§ **WHAT IS REQUIRED**:
This task calls for copying every line in the data below that contains the word "Left".

§ **STUDY MATERIAL**:
□ □ □ □
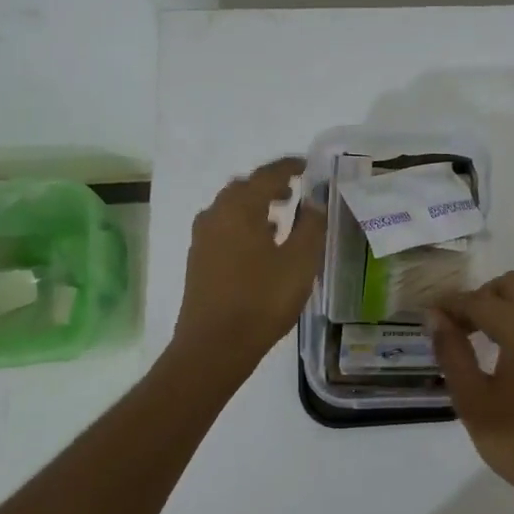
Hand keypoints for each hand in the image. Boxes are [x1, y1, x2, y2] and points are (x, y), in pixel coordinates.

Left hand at [173, 157, 326, 372]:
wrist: (214, 346)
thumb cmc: (262, 300)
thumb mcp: (300, 262)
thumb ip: (311, 226)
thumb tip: (315, 201)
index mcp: (240, 209)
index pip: (267, 175)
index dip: (289, 167)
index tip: (307, 166)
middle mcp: (215, 215)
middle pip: (243, 188)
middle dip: (269, 185)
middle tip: (294, 191)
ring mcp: (202, 239)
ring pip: (230, 209)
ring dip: (254, 206)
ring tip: (281, 218)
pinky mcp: (198, 261)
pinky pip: (223, 228)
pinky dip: (243, 225)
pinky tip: (260, 246)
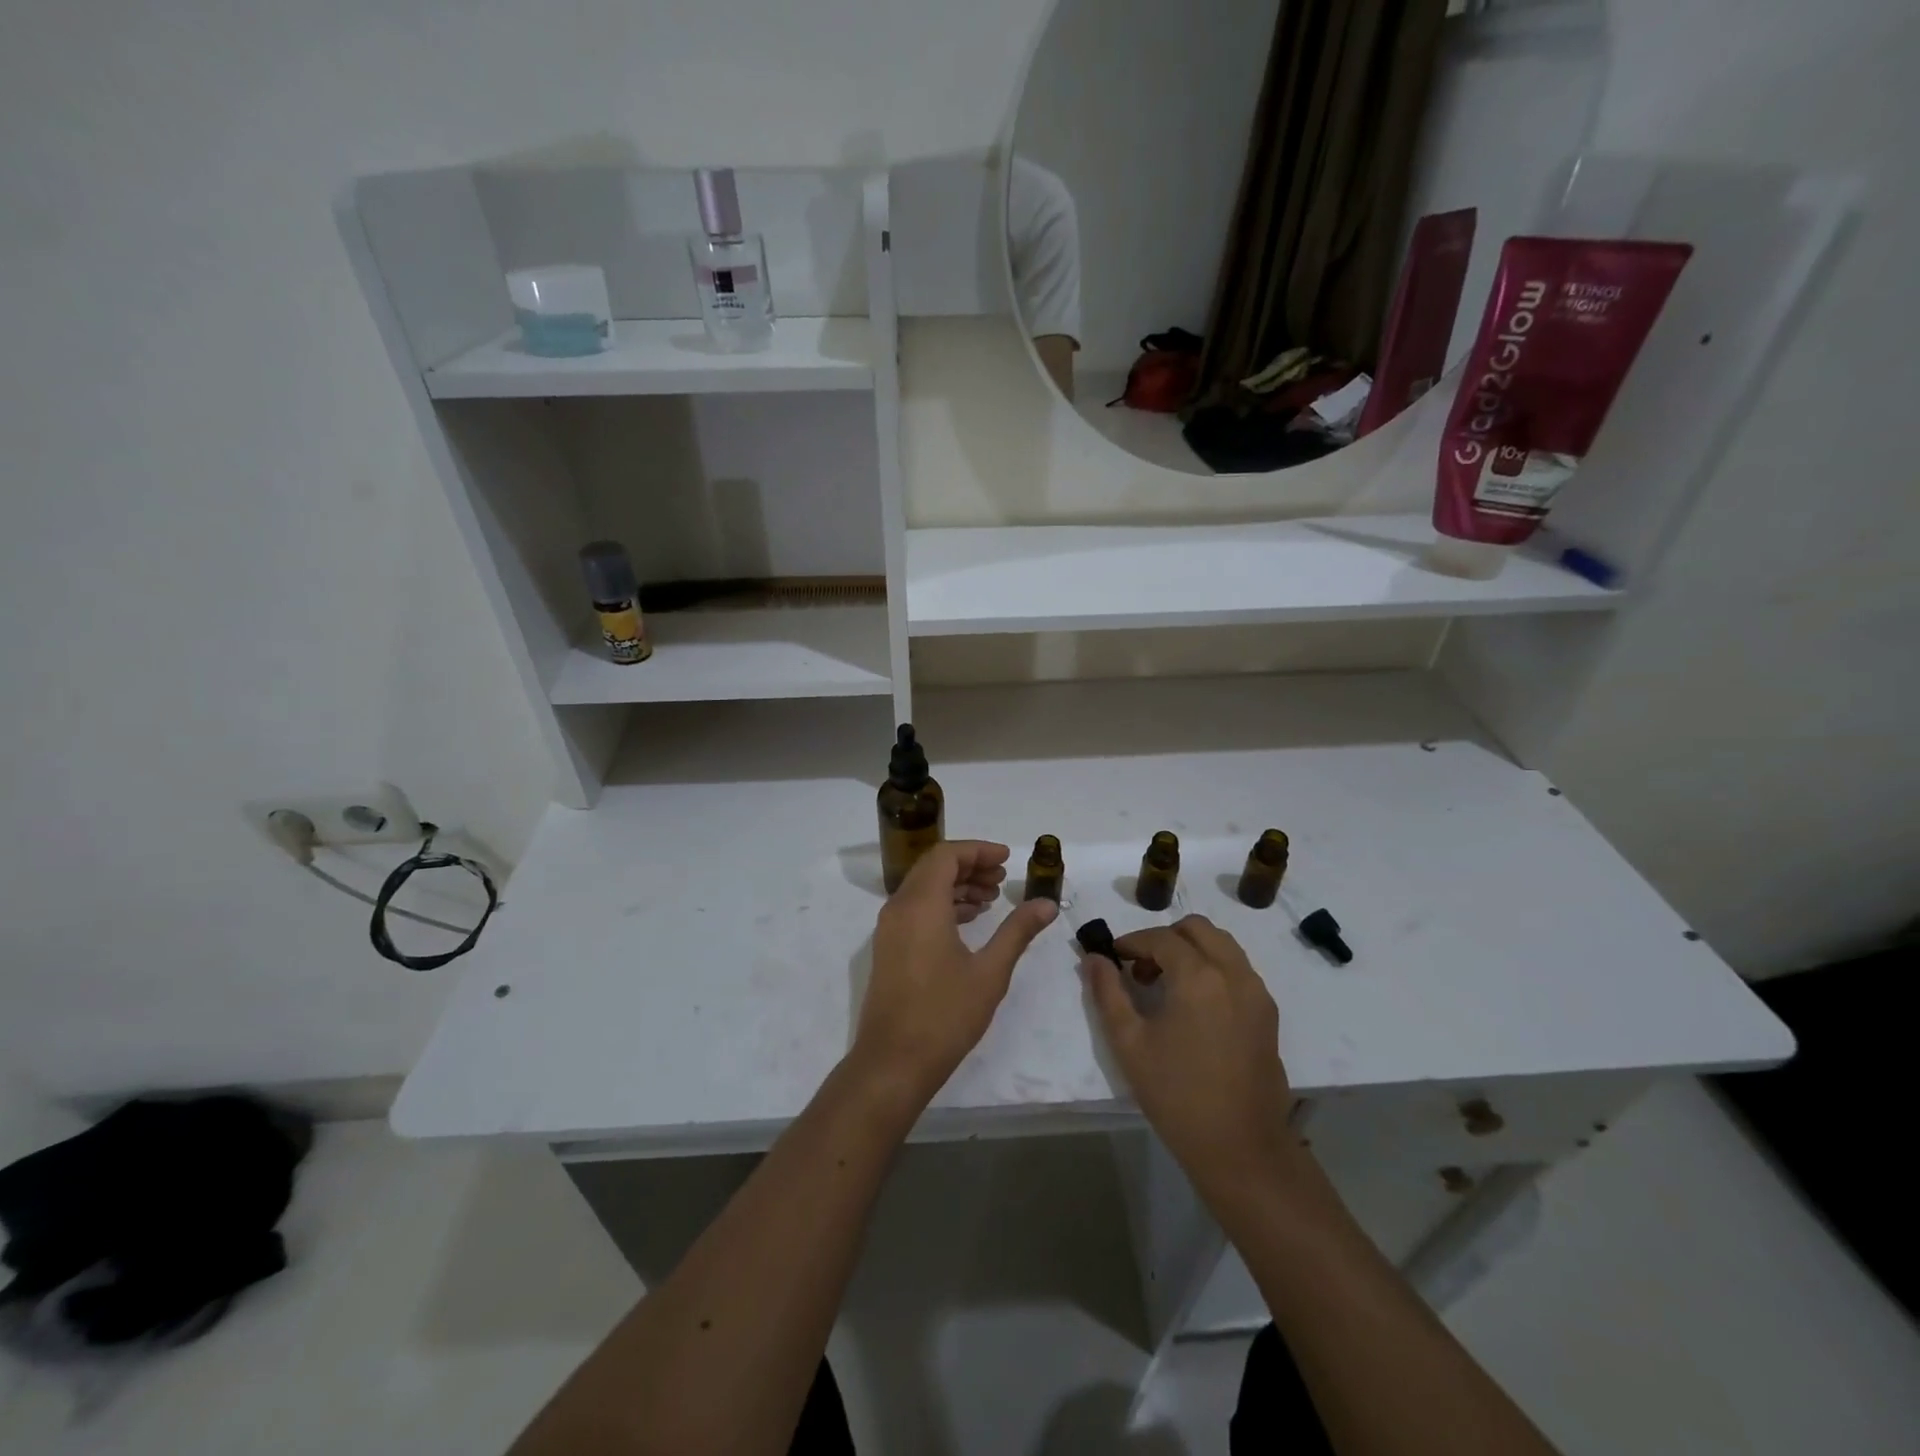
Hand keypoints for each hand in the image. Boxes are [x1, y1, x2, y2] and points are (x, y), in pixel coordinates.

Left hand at [854, 840, 1057, 1105]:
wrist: (893, 1062)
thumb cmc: (945, 1014)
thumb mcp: (990, 971)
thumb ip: (1018, 931)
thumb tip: (1047, 903)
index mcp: (921, 904)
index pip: (947, 855)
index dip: (978, 850)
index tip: (1008, 859)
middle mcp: (900, 907)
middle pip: (934, 867)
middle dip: (970, 866)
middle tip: (1003, 878)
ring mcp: (890, 928)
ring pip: (924, 888)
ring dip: (957, 885)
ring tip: (992, 899)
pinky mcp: (889, 947)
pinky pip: (916, 908)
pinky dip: (943, 904)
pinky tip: (969, 921)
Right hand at [1082, 916, 1297, 1201]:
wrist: (1240, 1148)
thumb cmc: (1177, 1095)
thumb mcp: (1129, 1043)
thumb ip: (1107, 992)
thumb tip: (1093, 958)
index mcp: (1199, 977)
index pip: (1161, 938)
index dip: (1132, 942)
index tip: (1114, 958)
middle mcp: (1233, 973)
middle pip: (1197, 928)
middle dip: (1165, 938)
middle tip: (1141, 969)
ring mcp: (1257, 992)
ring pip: (1222, 944)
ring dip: (1191, 950)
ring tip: (1167, 985)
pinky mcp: (1268, 1013)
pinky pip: (1238, 969)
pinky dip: (1213, 967)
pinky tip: (1194, 1005)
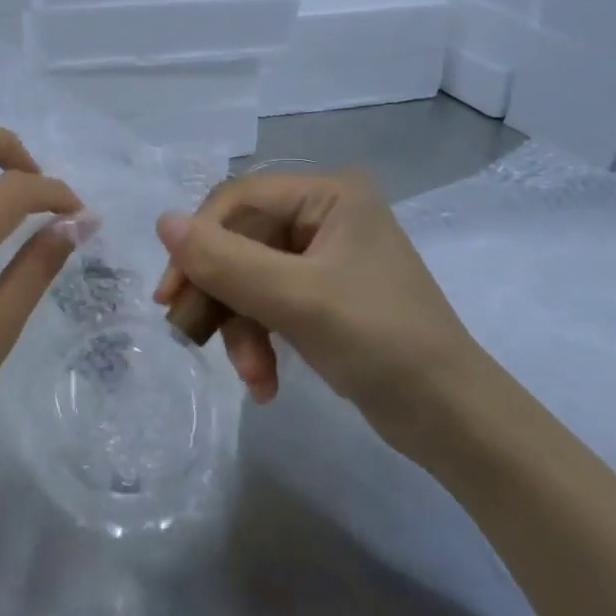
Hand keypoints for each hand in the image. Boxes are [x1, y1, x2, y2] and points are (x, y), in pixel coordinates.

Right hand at [153, 170, 492, 439]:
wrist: (453, 420)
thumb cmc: (382, 342)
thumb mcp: (297, 299)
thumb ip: (226, 261)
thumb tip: (161, 220)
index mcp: (329, 195)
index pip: (238, 201)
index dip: (198, 241)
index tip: (170, 294)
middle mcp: (325, 215)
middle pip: (240, 242)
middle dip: (221, 296)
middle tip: (189, 334)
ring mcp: (323, 258)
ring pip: (248, 279)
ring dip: (240, 329)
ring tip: (251, 376)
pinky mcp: (322, 296)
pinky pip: (268, 304)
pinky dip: (260, 341)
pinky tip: (264, 383)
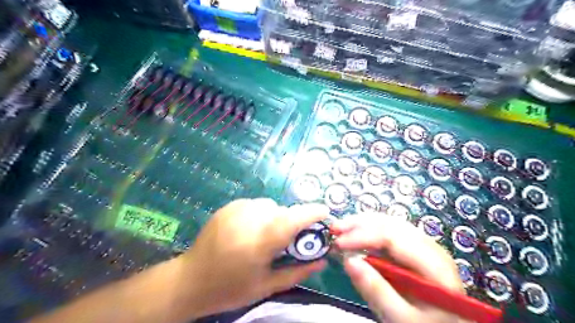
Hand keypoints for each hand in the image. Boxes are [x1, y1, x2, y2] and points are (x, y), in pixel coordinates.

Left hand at [184, 198, 327, 316]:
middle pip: (282, 211)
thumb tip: (321, 261)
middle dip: (291, 222)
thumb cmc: (230, 288)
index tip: (325, 213)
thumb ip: (297, 272)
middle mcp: (249, 220)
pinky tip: (250, 229)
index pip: (292, 220)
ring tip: (265, 235)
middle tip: (286, 240)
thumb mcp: (267, 286)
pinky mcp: (228, 206)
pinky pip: (255, 204)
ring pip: (270, 205)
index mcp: (259, 242)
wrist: (190, 280)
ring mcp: (236, 210)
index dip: (311, 213)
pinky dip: (260, 214)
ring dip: (275, 217)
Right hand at [333, 214, 461, 322]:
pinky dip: (369, 229)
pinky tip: (356, 233)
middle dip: (359, 224)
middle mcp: (431, 247)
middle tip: (334, 229)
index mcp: (434, 264)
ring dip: (362, 223)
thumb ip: (377, 291)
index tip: (337, 243)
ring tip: (340, 228)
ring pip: (390, 223)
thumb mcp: (402, 320)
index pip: (393, 238)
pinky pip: (390, 231)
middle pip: (391, 224)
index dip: (362, 235)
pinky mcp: (415, 248)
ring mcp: (424, 245)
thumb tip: (348, 260)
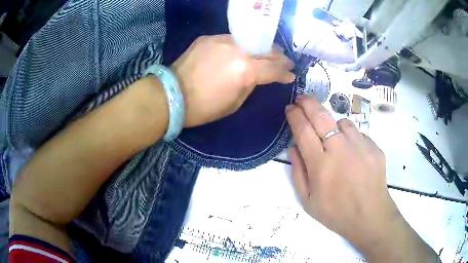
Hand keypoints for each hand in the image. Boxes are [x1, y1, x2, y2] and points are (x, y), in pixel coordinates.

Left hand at [171, 34, 294, 126]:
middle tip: (286, 61)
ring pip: (250, 41)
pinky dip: (240, 46)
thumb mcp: (235, 103)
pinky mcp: (208, 38)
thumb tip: (258, 76)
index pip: (274, 69)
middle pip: (266, 50)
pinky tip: (242, 50)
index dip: (285, 73)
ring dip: (262, 48)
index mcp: (245, 70)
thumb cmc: (204, 108)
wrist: (171, 95)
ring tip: (268, 52)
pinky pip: (231, 40)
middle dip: (279, 57)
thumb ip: (251, 85)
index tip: (291, 75)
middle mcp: (237, 49)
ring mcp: (222, 40)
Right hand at [285, 96, 436, 261]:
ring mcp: (360, 145)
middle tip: (301, 98)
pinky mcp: (374, 147)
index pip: (303, 130)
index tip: (290, 108)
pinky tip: (352, 152)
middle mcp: (340, 149)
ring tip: (332, 136)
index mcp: (320, 165)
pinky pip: (358, 134)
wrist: (369, 216)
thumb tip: (294, 147)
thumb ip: (298, 172)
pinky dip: (350, 137)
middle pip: (321, 116)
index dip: (295, 116)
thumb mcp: (308, 201)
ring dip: (332, 123)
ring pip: (341, 121)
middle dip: (308, 103)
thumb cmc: (336, 212)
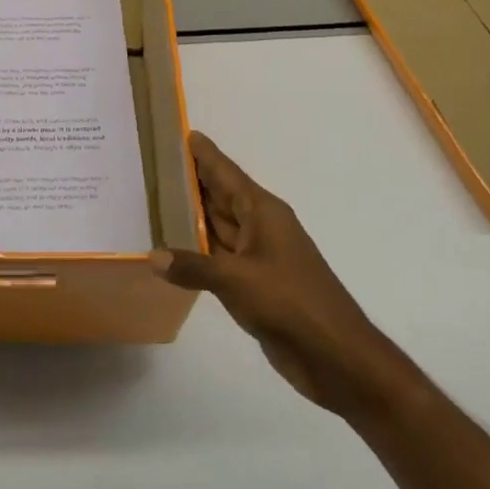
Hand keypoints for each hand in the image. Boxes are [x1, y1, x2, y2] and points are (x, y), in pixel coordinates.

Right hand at [152, 132, 405, 416]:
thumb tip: (152, 256)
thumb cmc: (291, 303)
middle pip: (220, 195)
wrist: (337, 357)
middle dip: (191, 180)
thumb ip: (193, 266)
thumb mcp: (237, 280)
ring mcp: (258, 256)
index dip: (204, 153)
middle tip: (153, 164)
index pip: (226, 172)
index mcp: (263, 212)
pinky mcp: (254, 284)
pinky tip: (173, 246)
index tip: (181, 131)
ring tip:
□ □ □ □
§ **RESPONSE TO THIS EXERCISE**:
Left hand at [173, 157, 326, 372]:
Left hand at [854, 840, 1057, 1105]:
Left hand at [184, 198, 327, 316]:
Left hand at [171, 34, 294, 126]:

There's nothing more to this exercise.